Suppose that you're a free agent and you'd like to belong to a guild. What should you do? Start one?

Rather than trying to start a guild from scratch, the easiest thing to do is persuade an existing organization to take on more attributes of a guild. Labor unions could provide more comprehensive services to the mobile workers of the new economy. So could college-alumni associations, Web-based job-matching services, and perhaps even religious groups or neighborhood associations.

Many of those organizations already do provide some benefits. Occupationally focused groups -- professional associations such as the World Wide Web Artists' Consortium and unions such as the Communications Workers of America -- forward the interests of collections of workers who are active in the same industry or are possessing similar workplace skills. These organizations are logical candidates to assume some of the roles formerly played by companies. Professional societies also offer affinity programs for members.

Of course, you could start a guild on your own. One model to look at is Working Today, a New York-based nonprofit that provides services for and advocates on behalf of independent workers primarily in Silicon Alley. Working Today offers a medical plan priced at a discount to members of a consortium of professional groups, including the World Wide Web Artists' Consortium, Webgrrls International, the Graphic Artists Guild, and the Newspaper Guild. Working Today has built partnerships with an insurance carrier and a hospital group, and has received support from the Ford Foundation and a grant from the New York Community Trust. After the network is in place, Working Today intends to offer a broad range of other services, such as training and lifelong learning.

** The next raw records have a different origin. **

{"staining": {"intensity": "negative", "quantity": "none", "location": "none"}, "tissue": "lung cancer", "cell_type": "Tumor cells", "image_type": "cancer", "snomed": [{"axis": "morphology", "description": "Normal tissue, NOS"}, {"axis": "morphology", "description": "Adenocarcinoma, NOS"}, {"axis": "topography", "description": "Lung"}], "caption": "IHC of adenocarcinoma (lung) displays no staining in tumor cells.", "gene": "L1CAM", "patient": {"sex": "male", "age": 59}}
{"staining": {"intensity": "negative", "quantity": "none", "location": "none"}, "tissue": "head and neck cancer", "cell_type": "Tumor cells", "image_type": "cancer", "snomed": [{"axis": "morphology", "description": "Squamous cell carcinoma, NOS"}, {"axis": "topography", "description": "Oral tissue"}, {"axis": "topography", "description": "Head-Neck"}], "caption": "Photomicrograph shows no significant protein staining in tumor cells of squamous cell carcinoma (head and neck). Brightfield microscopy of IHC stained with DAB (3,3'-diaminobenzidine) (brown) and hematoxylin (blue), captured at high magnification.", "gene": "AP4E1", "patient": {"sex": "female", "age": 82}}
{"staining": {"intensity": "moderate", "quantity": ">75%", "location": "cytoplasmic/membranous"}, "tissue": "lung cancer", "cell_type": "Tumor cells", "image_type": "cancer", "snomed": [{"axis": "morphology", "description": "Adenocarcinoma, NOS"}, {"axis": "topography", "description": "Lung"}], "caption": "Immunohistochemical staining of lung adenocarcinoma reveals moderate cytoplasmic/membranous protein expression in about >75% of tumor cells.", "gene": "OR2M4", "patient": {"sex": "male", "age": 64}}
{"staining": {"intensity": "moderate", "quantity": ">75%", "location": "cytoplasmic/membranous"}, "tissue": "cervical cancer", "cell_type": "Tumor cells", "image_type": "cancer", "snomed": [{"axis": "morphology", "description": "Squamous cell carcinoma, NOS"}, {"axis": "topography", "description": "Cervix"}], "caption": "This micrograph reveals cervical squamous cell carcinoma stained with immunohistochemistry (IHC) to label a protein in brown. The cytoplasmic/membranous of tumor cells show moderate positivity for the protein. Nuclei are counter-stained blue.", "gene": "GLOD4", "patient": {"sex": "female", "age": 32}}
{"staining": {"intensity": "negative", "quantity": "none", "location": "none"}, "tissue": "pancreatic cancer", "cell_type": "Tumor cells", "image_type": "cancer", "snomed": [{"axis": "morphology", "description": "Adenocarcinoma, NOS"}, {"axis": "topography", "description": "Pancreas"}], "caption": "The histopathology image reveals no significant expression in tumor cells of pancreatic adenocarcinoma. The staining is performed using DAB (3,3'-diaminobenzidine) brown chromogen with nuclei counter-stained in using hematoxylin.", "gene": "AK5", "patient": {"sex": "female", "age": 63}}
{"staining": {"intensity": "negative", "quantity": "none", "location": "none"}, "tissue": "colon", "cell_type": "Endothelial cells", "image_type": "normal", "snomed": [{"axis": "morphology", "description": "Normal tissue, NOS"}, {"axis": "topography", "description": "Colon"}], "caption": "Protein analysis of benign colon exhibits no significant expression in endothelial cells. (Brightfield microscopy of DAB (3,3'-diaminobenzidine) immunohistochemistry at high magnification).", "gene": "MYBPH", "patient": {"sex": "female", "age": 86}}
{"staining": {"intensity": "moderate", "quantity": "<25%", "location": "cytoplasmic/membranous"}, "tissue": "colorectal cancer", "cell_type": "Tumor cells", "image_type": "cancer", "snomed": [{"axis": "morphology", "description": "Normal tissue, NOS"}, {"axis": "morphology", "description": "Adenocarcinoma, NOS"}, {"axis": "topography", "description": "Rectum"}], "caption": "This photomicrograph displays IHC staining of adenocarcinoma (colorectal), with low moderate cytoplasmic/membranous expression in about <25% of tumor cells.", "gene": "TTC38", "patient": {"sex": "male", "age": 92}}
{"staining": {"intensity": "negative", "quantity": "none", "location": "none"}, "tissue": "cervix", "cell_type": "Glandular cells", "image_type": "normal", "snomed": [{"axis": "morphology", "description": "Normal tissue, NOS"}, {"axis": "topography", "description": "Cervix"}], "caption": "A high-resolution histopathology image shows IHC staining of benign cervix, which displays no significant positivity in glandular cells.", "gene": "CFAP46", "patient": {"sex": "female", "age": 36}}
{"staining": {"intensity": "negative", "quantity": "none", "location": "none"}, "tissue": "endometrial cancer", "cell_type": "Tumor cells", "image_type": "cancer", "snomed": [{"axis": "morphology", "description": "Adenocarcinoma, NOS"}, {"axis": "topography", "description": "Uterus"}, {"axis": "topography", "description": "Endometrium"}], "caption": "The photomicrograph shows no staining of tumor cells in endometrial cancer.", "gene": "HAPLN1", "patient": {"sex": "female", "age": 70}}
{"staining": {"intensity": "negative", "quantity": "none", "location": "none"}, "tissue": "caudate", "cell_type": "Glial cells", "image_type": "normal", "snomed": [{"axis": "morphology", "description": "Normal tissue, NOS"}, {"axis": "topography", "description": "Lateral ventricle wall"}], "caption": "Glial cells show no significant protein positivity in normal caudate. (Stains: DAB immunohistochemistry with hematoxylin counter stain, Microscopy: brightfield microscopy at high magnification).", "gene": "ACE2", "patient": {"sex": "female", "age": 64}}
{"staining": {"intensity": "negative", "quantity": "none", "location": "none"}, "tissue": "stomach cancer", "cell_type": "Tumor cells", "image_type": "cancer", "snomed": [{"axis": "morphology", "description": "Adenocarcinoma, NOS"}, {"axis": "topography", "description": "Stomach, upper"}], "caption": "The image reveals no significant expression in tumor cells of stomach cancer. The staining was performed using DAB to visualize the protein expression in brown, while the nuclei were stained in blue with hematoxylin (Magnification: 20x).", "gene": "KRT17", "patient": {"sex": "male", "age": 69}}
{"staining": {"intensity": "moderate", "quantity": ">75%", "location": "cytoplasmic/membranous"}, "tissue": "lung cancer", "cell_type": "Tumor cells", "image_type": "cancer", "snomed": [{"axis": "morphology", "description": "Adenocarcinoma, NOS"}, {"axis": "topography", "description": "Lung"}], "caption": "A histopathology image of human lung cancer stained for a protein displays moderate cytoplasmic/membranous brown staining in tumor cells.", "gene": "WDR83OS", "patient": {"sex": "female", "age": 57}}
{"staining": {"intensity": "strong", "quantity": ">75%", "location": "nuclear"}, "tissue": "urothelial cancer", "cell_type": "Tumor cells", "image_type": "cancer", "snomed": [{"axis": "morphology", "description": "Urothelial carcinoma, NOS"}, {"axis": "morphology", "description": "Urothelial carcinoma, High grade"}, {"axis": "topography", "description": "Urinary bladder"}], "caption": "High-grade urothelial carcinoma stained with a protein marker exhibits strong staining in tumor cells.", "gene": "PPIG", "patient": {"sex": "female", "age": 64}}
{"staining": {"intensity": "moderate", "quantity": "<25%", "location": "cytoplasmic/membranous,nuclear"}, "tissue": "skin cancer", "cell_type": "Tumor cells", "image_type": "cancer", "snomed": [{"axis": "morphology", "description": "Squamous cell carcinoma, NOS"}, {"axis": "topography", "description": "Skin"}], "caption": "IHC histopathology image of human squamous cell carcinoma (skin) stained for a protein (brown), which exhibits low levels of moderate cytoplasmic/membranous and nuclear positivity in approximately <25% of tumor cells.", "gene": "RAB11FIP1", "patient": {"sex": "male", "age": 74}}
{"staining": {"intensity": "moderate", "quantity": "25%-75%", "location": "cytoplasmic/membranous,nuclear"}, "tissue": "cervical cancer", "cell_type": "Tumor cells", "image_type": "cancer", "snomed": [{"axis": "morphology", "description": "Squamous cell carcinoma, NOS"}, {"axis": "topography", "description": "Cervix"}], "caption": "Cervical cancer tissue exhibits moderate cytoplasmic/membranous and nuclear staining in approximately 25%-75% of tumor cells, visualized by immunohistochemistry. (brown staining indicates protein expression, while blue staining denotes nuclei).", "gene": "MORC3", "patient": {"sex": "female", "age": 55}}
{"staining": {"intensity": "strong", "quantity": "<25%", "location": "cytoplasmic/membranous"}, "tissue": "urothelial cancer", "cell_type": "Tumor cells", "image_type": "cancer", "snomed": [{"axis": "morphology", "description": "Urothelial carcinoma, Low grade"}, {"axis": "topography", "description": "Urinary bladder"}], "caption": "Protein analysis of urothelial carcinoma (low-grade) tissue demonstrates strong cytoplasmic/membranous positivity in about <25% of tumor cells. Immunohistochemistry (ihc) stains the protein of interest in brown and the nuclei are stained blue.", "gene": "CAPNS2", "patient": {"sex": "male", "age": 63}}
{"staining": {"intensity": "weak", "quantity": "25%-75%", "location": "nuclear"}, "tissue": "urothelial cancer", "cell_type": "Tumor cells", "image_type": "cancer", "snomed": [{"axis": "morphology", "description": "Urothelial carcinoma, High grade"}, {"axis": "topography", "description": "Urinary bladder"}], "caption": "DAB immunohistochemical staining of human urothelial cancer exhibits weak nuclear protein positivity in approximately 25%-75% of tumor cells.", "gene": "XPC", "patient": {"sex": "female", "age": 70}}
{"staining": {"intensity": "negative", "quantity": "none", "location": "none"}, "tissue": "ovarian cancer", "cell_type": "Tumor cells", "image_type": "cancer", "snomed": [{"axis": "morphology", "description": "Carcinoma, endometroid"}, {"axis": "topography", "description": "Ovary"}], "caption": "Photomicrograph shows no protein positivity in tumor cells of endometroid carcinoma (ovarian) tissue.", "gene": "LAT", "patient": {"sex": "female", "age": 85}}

Another thing you could do, as a citizen, is support legislative changes to make our political and regulatory environment more hospitable to mobile workers. The current tax code discriminates against independent contractors. One example is health insurance, which is automatically a pretax benefit for most employees. Not so for contractors. It seems to me that the public interest should be in making the playing field as level as possible. The government and our society should be neutral with respect to how work is organized.

Jill Rosenfeld (jrosenfeld@fastcompany.com) is a Fast Company senior writer. Contact Thomas Malone by email (malone@mit.edu).

Sidebar: Are Guilds the Future of Unions?

According to MIT research associate Robert Laubacher, we are undergoing an economic shift that is as transformational as the Industrial Revolution -- and our social-support structures need to evolve as radically now as they did then.

"We forget that the current labor structure has only been in place solidly since the end of World War II and that the struggle over the labor structure dominated national debate and politics in the late 19th century and the early 20th century," says the 44-year-old Laubacher. "There were bitter, violent fights over child labor, the eight-hour workday, and other basic working conditions. The New Deal, with its legislation that compelled employers to recognize elected unions, was a great achievement. The labor shortage during World War II locked the structure in place: Negotiations between leading corporations and unions set standards that were followed in both union and nonunion sectors. That safety net began to unravel in the 1970s, 1980s, and 1990s, as deregulation and new technologies created more competition, less stability, and less predictability. The economy is now moving faster than ever before."

So does that spell the end of organized labor? "I wouldn't say that unions are obsolete," Laubacher says. "I'd say that unions need to evolve to meet the new reality. Collective bargaining works well when industries are stable. But when firms reconfigure and skills are obsolete every few years, who do you bargain with, and over what? Work is getting done in a new way, and we have to come up with structures that are economically viable and flexible enough to accommodate the current mode of production."